A ansiedade é um sintoma normal quando
se vive um tempo em que a vida é urgente. Num modo de viver cada vez mais
acelerado, o mínimo descuido incorre em que cada conquista se faça acompanhar
pelo sabor amargo de um atraso culposo, como se independente de quando, já
fosse sempre tarde.
Perdemos a noção do tempo de
sermos quem somos. Nos ocupamos tanto com quem nos quereremos um dia que
esquecemos que, mais essencial que almejar, é ser, e então, sem que nos
apercebamos, desconhecemos quem um dia nós fomos e mal cuidamos de quem um dia seremos.
E daí a existência pesa. Desamparados da certeza de vivermos a verdade de uma
consciência que se basta no conhecimento de si mesma (de nós mesmos), é comum
que passemos a buscar em tudo o que não sejamos nós a completude do vazio que
vem da falta de se bastar “eu”.
É quando creditamos no outro (e
também que será em outras externalidades que acharemos) a paz que, por certo,
não vem – e nem poderia vir – de fora. Não há solução para angústia que não
parta da serenidade de se saber senhor do trato das circunstâncias tais como
elas se apresentam. É só nessa serenidade, ou seja, no oposto do que é a
ansiedade, que se alcança a autorreflexão necessária para entender que há uma
razão para sentirmos o que sentimos e pensar o que pensamos; em suma: para
vivermos e experienciarmos, mas
principalmente, entendermos o que vivemos e experienciamos,
precisamos de tempo para nos reconhecermos (e, ainda, quantas vezes forem
necessárias, nos recomeçarmos).
Nos reconhecermos faz parte de um
processo de autocontemplação muitas vezes custoso porque dolorido. Implica em
verdades que nos evitamos. Reconhecer-nos a nós mesmos é saber que a culpa
maior é sempre nossa por mais tentador que seja culpar o outro. Só que para
chegar a esse grau de desprendimento é necessário ouvirmos a nós mesmos em
detrimento de todo o barulho do mundo que vive do lado de fora de nós. Acontece
que à medida que vivemos, parece que precisamos mais e mais desse barulho do
lado de fora da nossa existência e justamente como uma tentativa vil de que ele
abafe o barulho ensurdecedor que vem do silêncio do nosso vazio e que insiste
em nos fustigar sob o reflexo de tudo o que não terá passado de fracasso
acumulado ainda que na forma de sucesso tardio.

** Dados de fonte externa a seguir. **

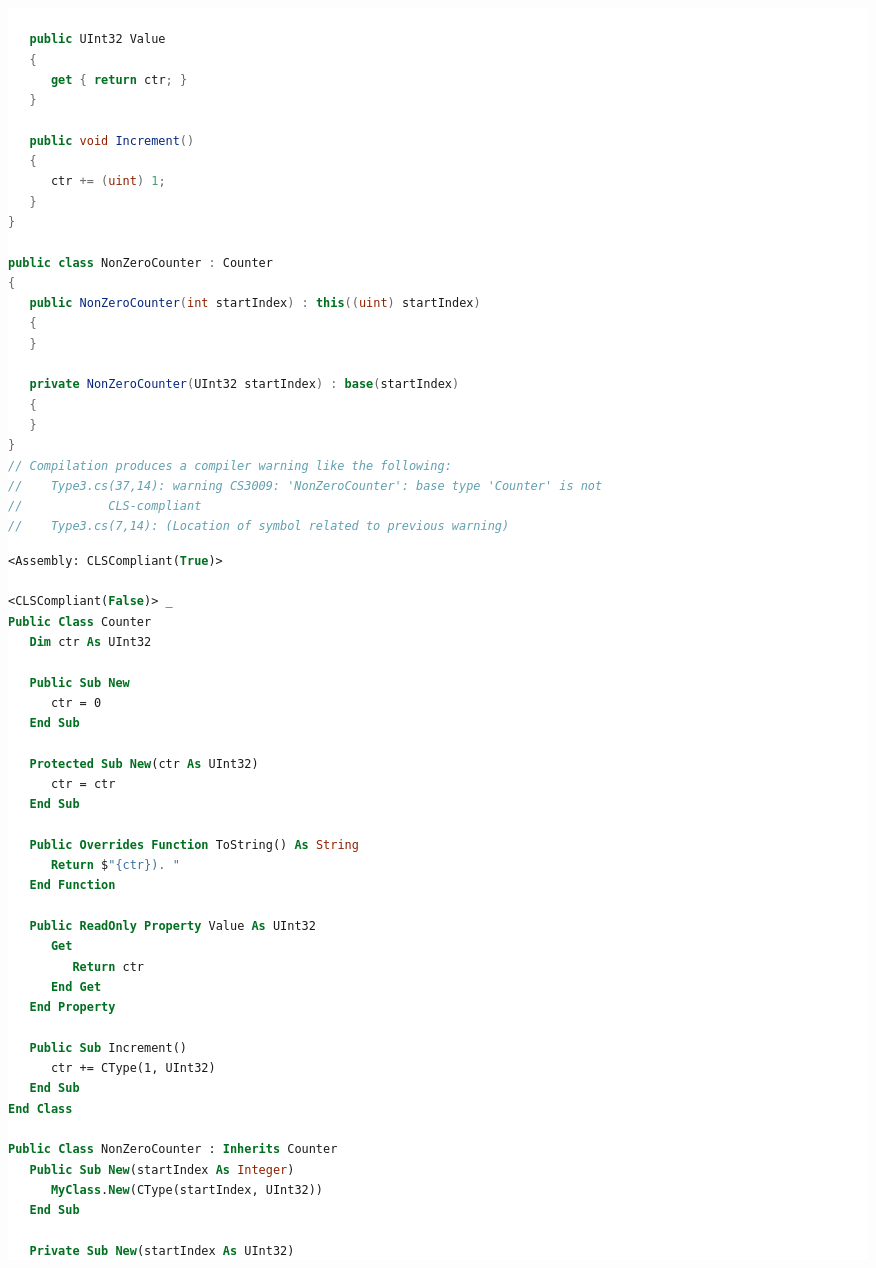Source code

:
 ```csharp

   public UInt32 Value
   {
      get { return ctr; }
   }

   public void Increment()
   {
      ctr += (uint) 1;
   }
}

public class NonZeroCounter : Counter
{
   public NonZeroCounter(int startIndex) : this((uint) startIndex)
   {
   }

   private NonZeroCounter(UInt32 startIndex) : base(startIndex)
   {
   }
}
// Compilation produces a compiler warning like the following:
//    Type3.cs(37,14): warning CS3009: 'NonZeroCounter': base type 'Counter' is not
//            CLS-compliant
//    Type3.cs(7,14): (Location of symbol related to previous warning)
```

```vb
<Assembly: CLSCompliant(True)>

<CLSCompliant(False)> _
Public Class Counter
   Dim ctr As UInt32

   Public Sub New
      ctr = 0
   End Sub

   Protected Sub New(ctr As UInt32)
      ctr = ctr
   End Sub

   Public Overrides Function ToString() As String
      Return $"{ctr}). "
   End Function

   Public ReadOnly Property Value As UInt32
      Get
         Return ctr
      End Get
   End Property

   Public Sub Increment()
      ctr += CType(1, UInt32)
   End Sub
End Class

Public Class NonZeroCounter : Inherits Counter
   Public Sub New(startIndex As Integer)
      MyClass.New(CType(startIndex, UInt32))
   End Sub

   Private Sub New(startIndex As UInt32)
```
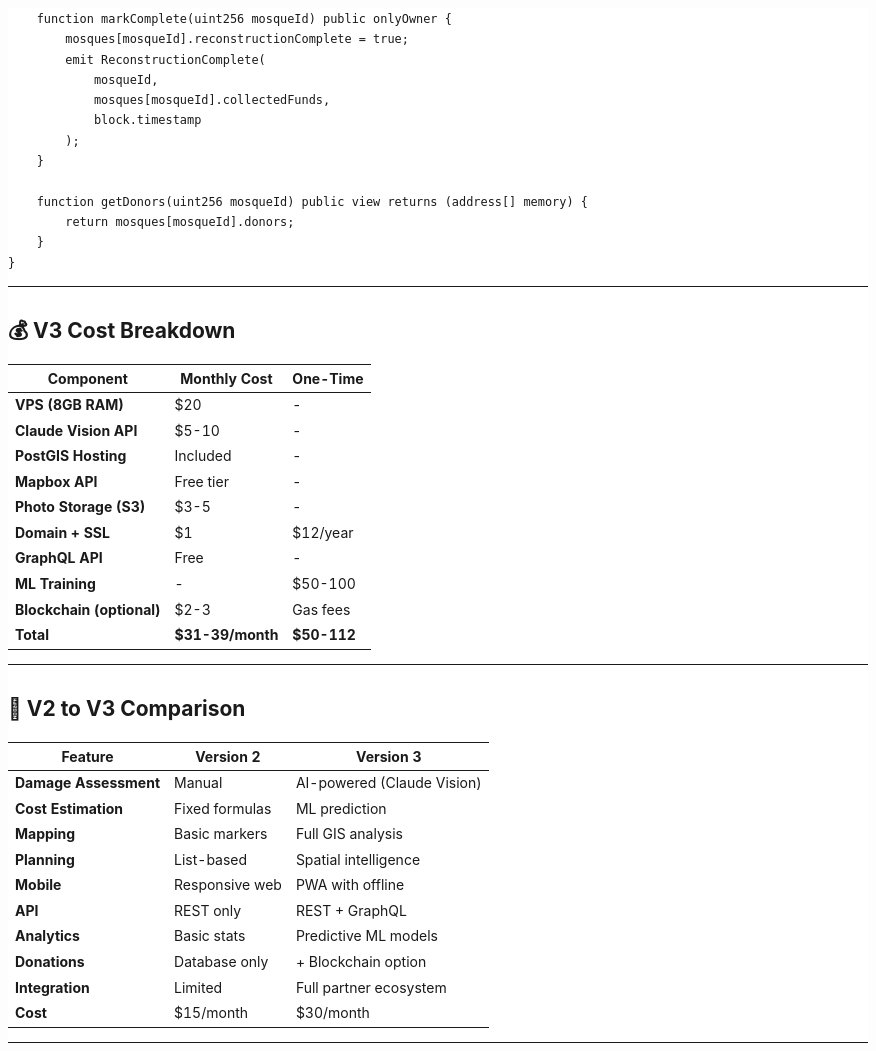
 ```solidity
    function markComplete(uint256 mosqueId) public onlyOwner {
        mosques[mosqueId].reconstructionComplete = true;
        emit ReconstructionComplete(
            mosqueId,
            mosques[mosqueId].collectedFunds,
            block.timestamp
        );
    }

    function getDonors(uint256 mosqueId) public view returns (address[] memory) {
        return mosques[mosqueId].donors;
    }
}
```

---

## 💰 V3 Cost Breakdown

| Component | Monthly Cost | One-Time |
|-----------|--------------|----------|
| **VPS (8GB RAM)** | $20 | - |
| **Claude Vision API** | $5-10 | - |
| **PostGIS Hosting** | Included | - |
| **Mapbox API** | Free tier | - |
| **Photo Storage (S3)** | $3-5 | - |
| **Domain + SSL** | $1 | $12/year |
| **GraphQL API** | Free | - |
| **ML Training** | - | $50-100 |
| **Blockchain (optional)** | $2-3 | Gas fees |
| **Total** | **$31-39/month** | **$50-112** |

---

## 🚀 V2 to V3 Comparison

| Feature | Version 2 | Version 3 |
|---------|-----------|-----------|
| **Damage Assessment** | Manual | AI-powered (Claude Vision) |
| **Cost Estimation** | Fixed formulas | ML prediction |
| **Mapping** | Basic markers | Full GIS analysis |
| **Planning** | List-based | Spatial intelligence |
| **Mobile** | Responsive web | PWA with offline |
| **API** | REST only | REST + GraphQL |
| **Analytics** | Basic stats | Predictive ML models |
| **Donations** | Database only | + Blockchain option |
| **Integration** | Limited | Full partner ecosystem |
| **Cost** | $15/month | $30/month |

---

Mas esse é o ponto em que deve
haver a principal mudança. Ao invés de nos atermos às perdas e ruindades da
vida, aos “nãos” e aos desencantos, ou mesmo em pensarmos que carregamos toda
desdita ou que somos mal vindos às vidas que sempre quisemos bem vindas,
precisamos encontrar a nossa parte que vale a pena e a lembrança dos momentos
em que as pessoas pareceram gostar de nós e pareciam felizes porque havíamos,
porque nos tinham e porque éramos quem fomos num tempo em que fazia sentido
sê-lo. Por certo sempre haverá uma boa dose de boas lembranças capazes de
combater as lembranças mais injustas que tentem nos convencer de que nossa
passagem é insignificante e errante ou que tudo o que oferecemos só servia para
se recusar.
E daí a gente vai viver em paz
com o que tem, sem precisar se preocupar com o que virá. Porque o tempo passa e
o futuro até vem (mas não tanto que mude pra pior o ontem de ninguém).
2 comentários:
Excelente, palavras que mudam a perspectiva de como vemos tudo.

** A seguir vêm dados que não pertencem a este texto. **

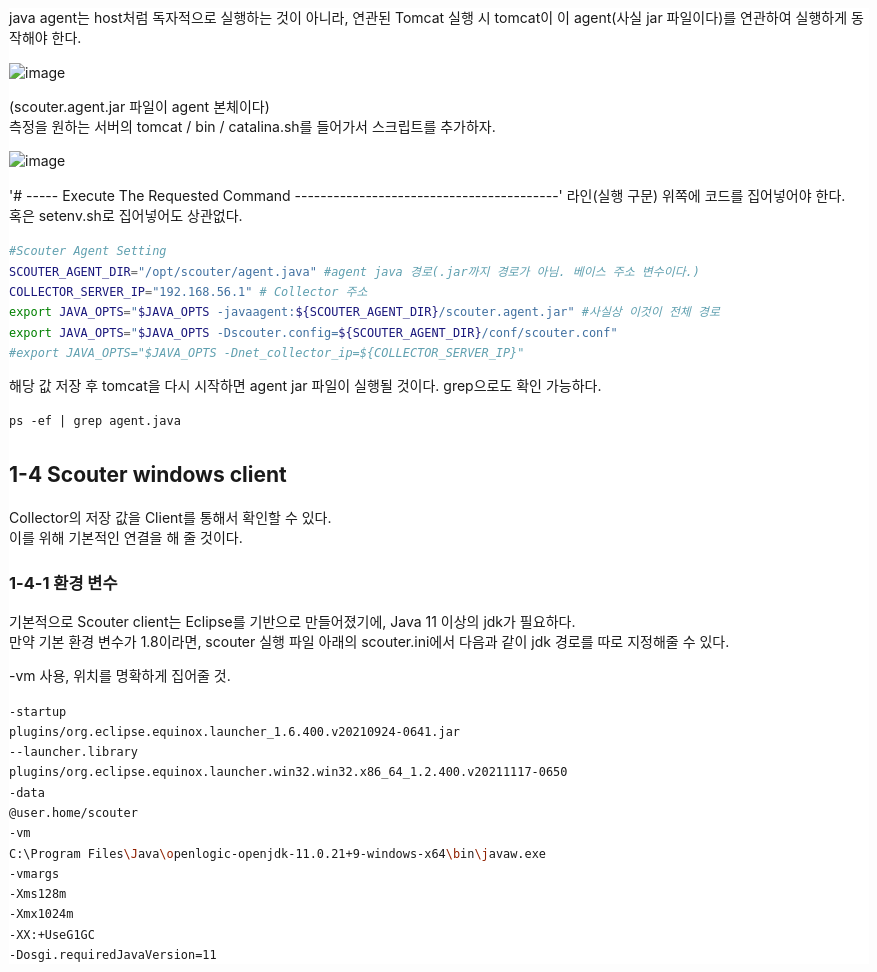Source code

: java agent는 host처럼 독자적으로 실행하는 것이 아니라, 연관된 Tomcat 실행 시 tomcat이 이 agent(사실 jar 파일이다)를 연관하여 실행하게 동작해야 한다.  

![image](https://github.com/leon4652/-APM-Pinpoint-Scouter-/assets/93763809/f50a7cc2-f16c-4ab6-b951-0a66d1aa4dff)

(scouter.agent.jar 파일이 agent 본체이다)  
측정을 원하는 서버의 tomcat / bin / catalina.sh를 들어가서 스크립트를 추가하자.  

![image](https://github.com/leon4652/-APM-Pinpoint-Scouter-/assets/93763809/475bfc41-c367-4c66-8447-32106f0885e6)

'# ----- Execute The Requested Command -----------------------------------------' 라인(실행 구문) 위쪽에 코드를 집어넣어야 한다.  
혹은 setenv.sh로 집어넣어도 상관없다.  

```bash
#Scouter Agent Setting
SCOUTER_AGENT_DIR="/opt/scouter/agent.java" #agent java 경로(.jar까지 경로가 아님. 베이스 주소 변수이다.)
COLLECTOR_SERVER_IP="192.168.56.1" # Collector 주소
export JAVA_OPTS="$JAVA_OPTS -javaagent:${SCOUTER_AGENT_DIR}/scouter.agent.jar" #사실상 이것이 전체 경로
export JAVA_OPTS="$JAVA_OPTS -Dscouter.config=${SCOUTER_AGENT_DIR}/conf/scouter.conf"
#export JAVA_OPTS="$JAVA_OPTS -Dnet_collector_ip=${COLLECTOR_SERVER_IP}"
```

  
해당 값 저장 후 tomcat을 다시 시작하면 agent jar 파일이 실행될 것이다. grep으로도 확인 가능하다.  

```ps -ef | grep agent.java```  

## 1-4 Scouter windows client
Collector의 저장 값을 Client를 통해서 확인할 수 있다.  
이를 위해 기본적인 연결을 해 줄 것이다.  

### 1-4-1 환경 변수
기본적으로 Scouter client는 Eclipse를 기반으로 만들어졌기에, Java 11 이상의 jdk가 필요하다.  
만약 기본 환경 변수가 1.8이라면, scouter 실행 파일 아래의 scouter.ini에서 다음과 같이 jdk 경로를 따로 지정해줄 수 있다.  


-vm 사용, 위치를 명확하게 집어줄 것.  

```bash
-startup
plugins/org.eclipse.equinox.launcher_1.6.400.v20210924-0641.jar
--launcher.library
plugins/org.eclipse.equinox.launcher.win32.win32.x86_64_1.2.400.v20211117-0650
-data
@user.home/scouter
-vm
C:\Program Files\Java\openlogic-openjdk-11.0.21+9-windows-x64\bin\javaw.exe
-vmargs
-Xms128m
-Xmx1024m
-XX:+UseG1GC
-Dosgi.requiredJavaVersion=11
```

Aprender a administrar o tempo é um desafio constante. Há anos que começa e acaba no meio. Algo está bem errado quando a vida vira uma sucessão de tarefas, mesmo que as tarefas sejam bem interessantes.

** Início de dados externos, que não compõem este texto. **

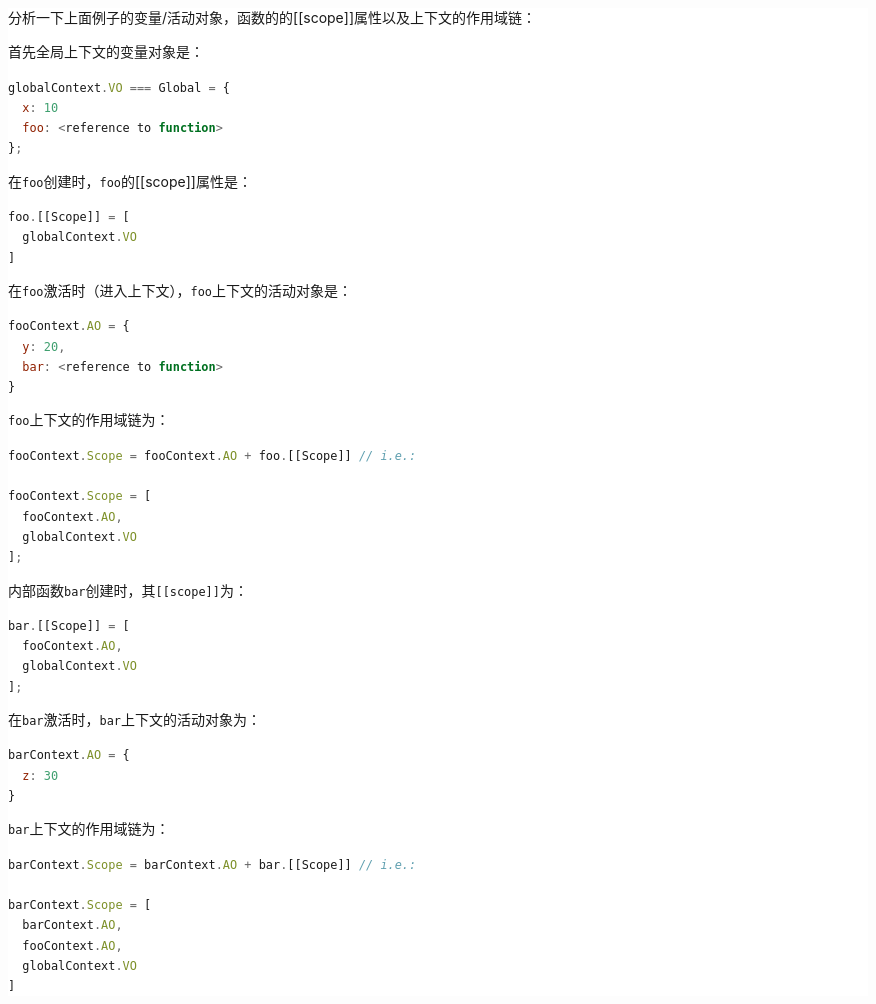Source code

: 分析一下上面例子的变量/活动对象，函数的的[[scope]]属性以及上下文的作用域链：

首先全局上下文的变量对象是：

```js
globalContext.VO === Global = {
  x: 10
  foo: <reference to function>
};

```

在`foo`创建时，`foo`的[[scope]]属性是：

```js
foo.[[Scope]] = [
  globalContext.VO
]
```

在`foo`激活时（进入上下文），`foo`上下文的活动对象是：

```js
fooContext.AO = {
  y: 20,
  bar: <reference to function>
}
```

`foo`上下文的作用域链为：

```js
fooContext.Scope = fooContext.AO + foo.[[Scope]] // i.e.:
 
fooContext.Scope = [
  fooContext.AO,
  globalContext.VO
];
```

内部函数`bar`创建时，其`[[scope]]`为：

```js
bar.[[Scope]] = [
  fooContext.AO,
  globalContext.VO
];
```

在`bar`激活时，`bar`上下文的活动对象为：

```js
barContext.AO = {
  z: 30
}
```

`bar`上下文的作用域链为：

```js
barContext.Scope = barContext.AO + bar.[[Scope]] // i.e.:
 
barContext.Scope = [
  barContext.AO,
  fooContext.AO,
  globalContext.VO
]
```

Algo está errado quando até o lazer se torna uma tarefa. Algo está muito errado quando precisamos marcar na agenda para passear com os filhos ou namorar. Algo está definitivamente errado quando precisamos pensar para lembrar do que vivemos no dia anterior.
Não gosto quando os dias se tornam uma sequência de ruídos, de luzes que piscam em telas variadas, simulando uma falsa urgência, exigindo atenção. Não gosto de me sentir consumida até que o tempo se esgote dentro de mim. Ano após ano que acaba no meio, ano após ano que acaba rápido demais.
Só desejo ser o deus do meu tempo. Não sei se acontece com você, mas tenho sentido falta de viver o que vivi. O que vivo. De sentir o tempo passar. De ter tempo para elaborar o vivido. E também de ter tempo para ficar no vazio, apenas contemplando o silêncio dentro de mim.